Oestomorpha

Scientific classification
- Domain: Eukaryota
- Kingdom: Animalia
- Phylum: Arthropoda
- Class: Insecta
- Order: Lepidoptera
- Family: Gelechiidae
- Tribe: Chelariini
- Genus: Oestomorpha Walsingham, 1911
- Species: O. alloea
- Binomial name: Oestomorpha alloea Walsingham, 1911

= Oestomorpha =

- Authority: Walsingham, 1911
- Parent authority: Walsingham, 1911

Genus of moths

Oestomorpha is a genus of moth in the family Gelechiidae. It contains only one species, Oestomorpha alloea, which is found in Mexico.

The wingspan is about 28 mm. The forewings are dirty white, suffused and sprinkled with greyish fuscous accompanied by broken lines of blackish scales. There is a narrow, greyish fuscous, costal length-streak on the rather less sprinkled costal portion of the wing, commencing at about one-third, interrupted by the white ground-colour near its base, and then continued along the costa to a little beyond the middle, a few blackish scales along its lower edge, while on the cell, below it, are two rather paler fuscous length-spots placed obliquely beyond and corresponding to its separate parts in length and position.

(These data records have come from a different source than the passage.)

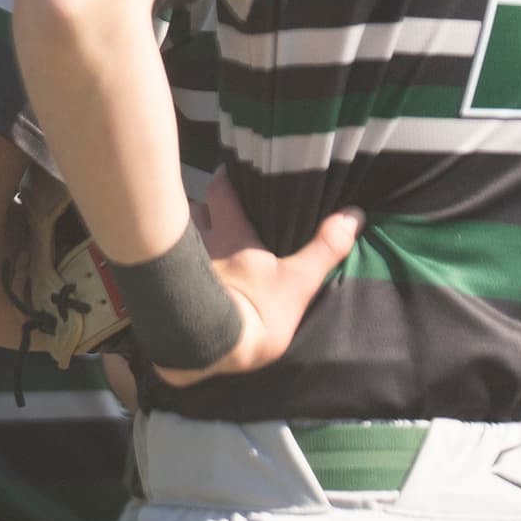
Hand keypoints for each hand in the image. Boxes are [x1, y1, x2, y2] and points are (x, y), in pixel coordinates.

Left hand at [156, 175, 364, 386]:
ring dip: (186, 235)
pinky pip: (169, 268)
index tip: (231, 171)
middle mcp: (201, 244)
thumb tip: (354, 214)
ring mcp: (180, 268)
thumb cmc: (255, 313)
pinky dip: (175, 266)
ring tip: (200, 242)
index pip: (221, 190)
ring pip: (176, 238)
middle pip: (193, 210)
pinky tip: (184, 277)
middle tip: (215, 209)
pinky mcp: (166, 293)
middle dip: (202, 207)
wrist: (210, 350)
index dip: (226, 178)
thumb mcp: (298, 281)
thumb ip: (326, 248)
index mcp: (231, 235)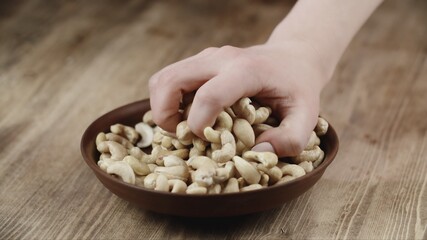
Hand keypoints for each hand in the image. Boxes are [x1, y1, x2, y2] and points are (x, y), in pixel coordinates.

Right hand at [149, 42, 328, 156]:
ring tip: (182, 126)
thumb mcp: (307, 115)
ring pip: (163, 77)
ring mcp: (207, 57)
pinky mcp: (200, 61)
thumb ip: (290, 139)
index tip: (207, 140)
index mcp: (246, 71)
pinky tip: (187, 113)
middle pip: (171, 80)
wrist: (293, 57)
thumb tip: (257, 153)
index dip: (199, 125)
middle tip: (182, 136)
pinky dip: (168, 99)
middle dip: (165, 115)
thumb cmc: (298, 87)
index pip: (208, 96)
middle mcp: (220, 58)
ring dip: (162, 106)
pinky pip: (170, 77)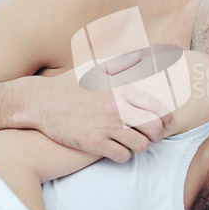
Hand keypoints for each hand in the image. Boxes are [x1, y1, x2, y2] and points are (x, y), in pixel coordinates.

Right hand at [25, 52, 174, 161]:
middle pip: (154, 127)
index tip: (168, 123)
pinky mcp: (93, 142)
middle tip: (153, 136)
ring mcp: (106, 125)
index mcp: (121, 88)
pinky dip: (124, 154)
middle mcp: (117, 107)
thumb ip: (121, 62)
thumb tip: (139, 54)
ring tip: (135, 142)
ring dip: (141, 146)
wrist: (40, 101)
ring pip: (141, 144)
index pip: (157, 107)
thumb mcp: (96, 67)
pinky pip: (122, 155)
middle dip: (158, 134)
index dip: (168, 119)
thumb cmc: (69, 83)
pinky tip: (118, 149)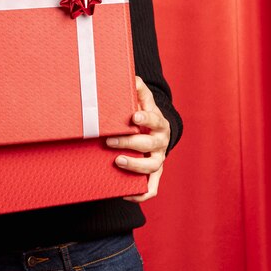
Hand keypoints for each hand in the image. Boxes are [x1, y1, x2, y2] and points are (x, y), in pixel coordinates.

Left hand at [106, 76, 170, 201]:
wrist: (157, 132)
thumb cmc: (145, 113)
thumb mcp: (143, 99)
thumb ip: (138, 89)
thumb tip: (132, 76)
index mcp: (158, 122)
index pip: (154, 119)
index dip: (145, 118)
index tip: (133, 116)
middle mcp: (161, 142)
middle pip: (149, 144)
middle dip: (129, 143)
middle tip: (110, 140)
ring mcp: (158, 159)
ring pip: (152, 166)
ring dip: (135, 166)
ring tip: (117, 161)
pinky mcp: (155, 174)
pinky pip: (151, 188)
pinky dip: (140, 194)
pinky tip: (124, 194)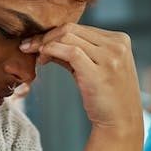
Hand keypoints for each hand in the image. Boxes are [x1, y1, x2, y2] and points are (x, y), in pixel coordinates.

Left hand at [20, 23, 142, 134]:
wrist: (121, 123)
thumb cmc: (107, 98)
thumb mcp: (96, 68)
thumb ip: (77, 53)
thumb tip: (47, 42)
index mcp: (120, 40)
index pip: (80, 27)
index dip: (55, 33)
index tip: (38, 43)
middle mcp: (117, 45)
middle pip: (72, 29)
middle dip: (46, 36)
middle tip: (29, 46)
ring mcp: (110, 58)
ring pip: (68, 36)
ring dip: (45, 43)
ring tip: (37, 56)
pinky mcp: (98, 72)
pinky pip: (69, 51)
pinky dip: (50, 51)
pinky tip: (42, 60)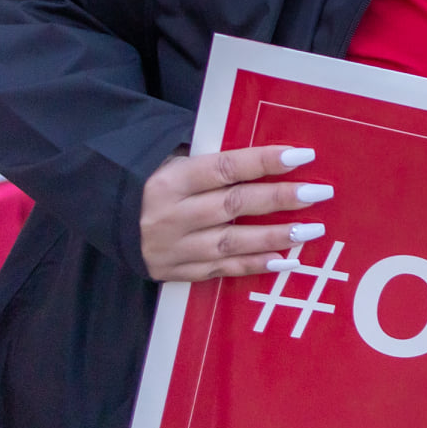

Below these is a broken line of blackish scales which is continued beyond them to the apex and a similar line runs along the fold, and there is a short streak of the same colour on the upper edge of the cell, near the base, and a spot on the fold at one-third, all the intermediate spaces being more or less sprinkled or suffused with pale greyish fuscous. There are about six greyish fuscous shade-spots with a few blackish scales around the apex and termen. The hindwings are greyish brown, the spaces between
the veins slightly inclined to be transparent.